## YOUR ASSIGNMENT
Check every line below for the word "Иркутске" and show those that hold it.

· · ·

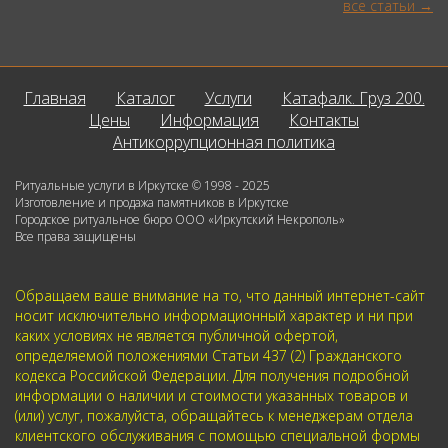
все статьи
Главная
Каталог
Услуги
Катафалк. Груз 200.
Цены
Информация
Контакты
Антикоррупционная политика
Ритуальные услуги в Иркутске © 1998 - 2025
Изготовление и продажа памятников в Иркутске
Городское ритуальное бюро ООО «Иркутский Некрополь»
Все права защищены
Обращаем ваше внимание на то, что данный интернет-сайт
носит исключительно информационный характер и ни при
каких условиях не является публичной офертой,
определяемой положениями Статьи 437 (2) Гражданского
кодекса Российской Федерации. Для получения подробной
информации о наличии и стоимости указанных товаров и
(или) услуг, пожалуйста, обращайтесь к менеджерам отдела
клиентского обслуживания с помощью специальной формы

· · ·

## SOLUTION FOR THIS PROBLEM
Ритуальные услуги в Иркутске © 1998 - 2025
Изготовление и продажа памятников в Иркутске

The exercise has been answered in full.